It wasn't potato chips, it was nuts (nutz). And what Jimmy says in the commercial, essentially, is "You're not nuts." That is, he seems to look right at her and tell her that she's not crazy for thinking that Don had an affair.
She was wavering, thinking that if there's no evidence maybe she was "nuts." This commercial strengthened her resolve that she wasn't crazy--and reminded her as well what Jimmy had said and shown her (the way Don and Bobbi looked at each other). Likewise, the commercial tells her that if she believes it, she'd be "nuts" to just accept Don back as if nothing happened.
I think Jimmy's defining moment was when he pointed out Don and Bobbie at the bar together. It was obvious that the two of them had something going on. Up to that point, Betty had only suspected the affairs. Seeing Jimmy on TV brought home the realization that Betty can't go on pretending. Although I disliked Jimmy for involving her, he may have done her a very big favor after all. At the tail end end of that commercial, an animated character winked, which may have sent her a message as well.
Theory #2: Betty had already been subjected to a bit of humiliation at Jimmy's hands (and thanks to Idiot Don) at the restaurant...where she was genuinely doing Don a good deed. Then she has to endure even more embarrassment at The Stork Club as Jimmy blows Don's cover. I think she is sick and tired of being used all over the map. She feels she is due way more respect and it's high time she took a stand. The TV commercial just lit up all the fireworks.
Theory # 3: I agree with you, Thirteen!
And I agree with you Jolie! Once again, she'd be "nutz" to let Don humiliate her again, right?
Yes, Thirteen. She had also stated that Don embarrassed her at the dinner party by not jumping in right away to explain the Heineken beer "joke". He just stood there while everyone chuckled at Don's wife who bought the imported beer,
which proved that Donnie Boy knows how to market a product. Har har har.
Hi fellow Maddicts! I think that seeing Jimmy, either on TV or in person, after her last encounter with him was just too much for Betty. The Nutz connection was brilliant, Jimmy saying he isn't nuts, Betty wondering if he is, and Betty going nuts herself.
I think that when she saw this nasty, despicable little man on television, stuffing his mouth with nuts and potato chips and grimacing for the camera, Betty had to feel disgust. Disgust for Jimmy, Disgust for Bobbi and certainly Disgust for Don.

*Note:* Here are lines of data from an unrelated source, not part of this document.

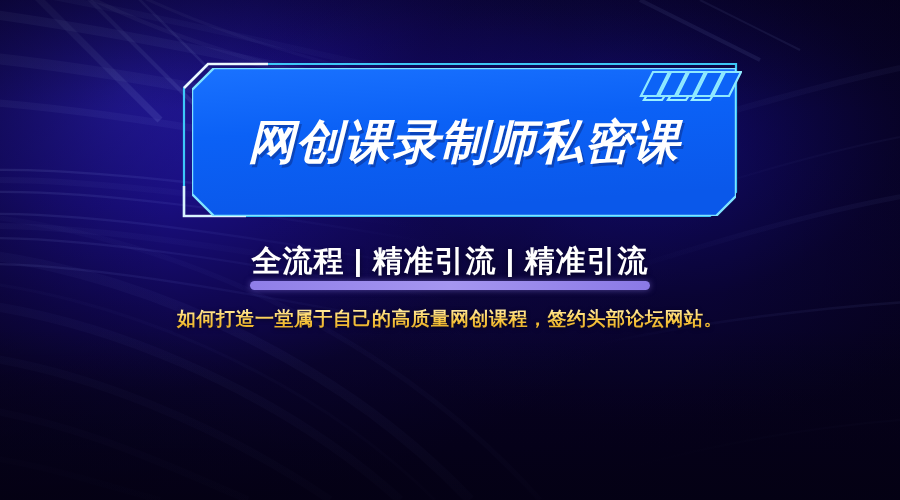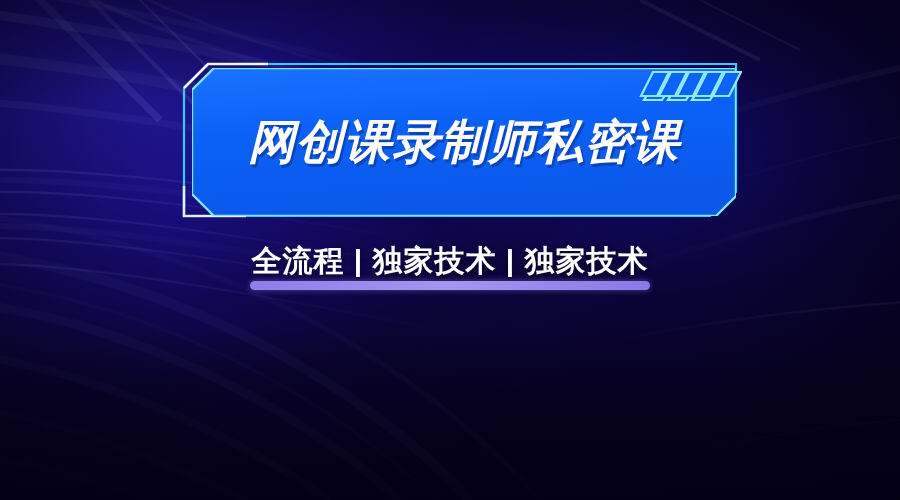--- a/index.html
+++ b/index.html
@@ -253,7 +253,7 @@
     <div class="banner-text">网创课录制师私密课</div>
   </div>
 
-  <div class="subtitle">全流程 | 独家技术 | 独家技术</div>
+  <div class="subtitle">全流程 | 精准引流 | 精准引流</div>
   <div class="subtitle-bar"></div>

I've also been thinking about what was going on in Betty's head while she watched that commercial, and agree that it's about her total realization as to how Don plays her all the time - that she's not so much his wife, as some kind of marketing test and image enhancer. I really felt a gut punch when she's standing there trying to figure out the laughing reaction to her Heineken choice. She had spent so much time and effort to come up with a wonderful menu, and to be a gracious, classy supportive hostess, and her husband thoughtlessly collaborates with an outsider "against" her. Again. Remember how happy she was on the ride home from Lutece, having played the part Don asked for to save the Utz account? While she watches Jimmy's commercial, she realizes that while she was doing her thing in Lutece to support Don, Don and Bobbie were doing their thing. Everyone has their tipping point, and the Utz commercial just brings her past it. She believes Jimmy, doesn't believe Don, and she can't take it anymore. Good for her, because it was long time coming.

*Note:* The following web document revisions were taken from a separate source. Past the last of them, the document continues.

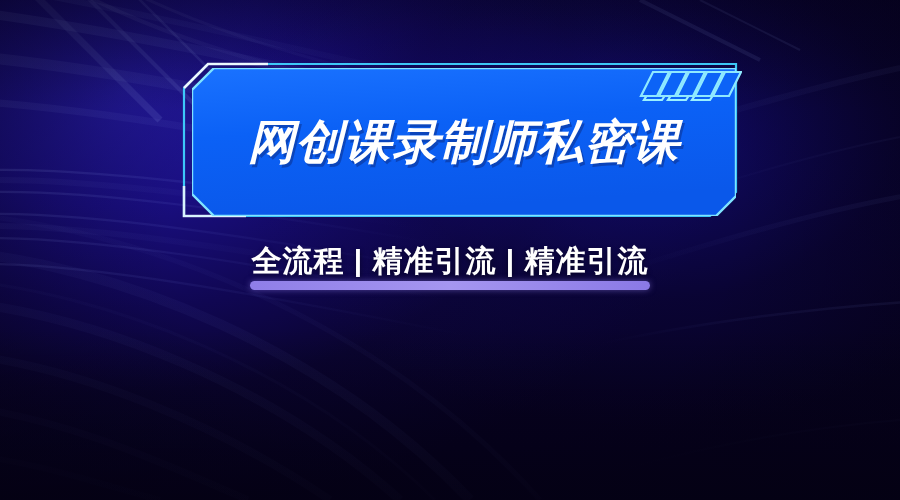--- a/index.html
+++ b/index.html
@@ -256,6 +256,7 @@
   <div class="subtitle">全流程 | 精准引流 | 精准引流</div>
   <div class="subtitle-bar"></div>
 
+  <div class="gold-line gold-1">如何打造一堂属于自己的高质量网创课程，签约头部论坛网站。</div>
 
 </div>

I think the Jimmy ad was the trigger for a combination of a lot of these reasons. Good job, guys! Indeed, my theory has always been that half the reason that Draper slept with Bobbie was for business, and seeing that ad reinforced that for Betty. Suddenly, she had a motivation for what Don did, and more than a gut feeling. And going through his stuff, note that all she finds is "stupid advertising on cocktail napkins." She's sick of how Don is all about business, 100% of the time. He's like Howard Roarck in The Fountainhead, all about work.
The funny thing is, that I think in a lot of ways, Don hates his job, and he has some perspective. He has some integrity. That's what separates him from Cooper and Sterling. His obsession with his job is really a cover, so he doesn't have to think about the more painful aspects of his life.
You are all correct. Sadly, Don does't really know what he wants or enjoys (except sitting in dark theaters watching foreign movies with subtitles). He is motivated by dark forces which are poorly understood. We have just enough backstory to understand what he has done. But WHY is he doing it and where will it all bring him? For now, his 'madness' if you will, has him doing all the things he 'thinks' a thirty-something man should do in 1962. I doubt that it was the 'real' Don's line of work. But it is also farthest away from his white trash Appalachian hillbilly (no offense to Appalachian hillbillies everywhere) heritage as it gets! Don is manipulating his world and it gives him a tremendous rush of power to live this way. But again and again his ability to disassociate from his world and his actions while only caring about the outcome vis a vis his own life path is what guides him. He's truly very disconnected from everything else (except Peggy, for some peculiar reason).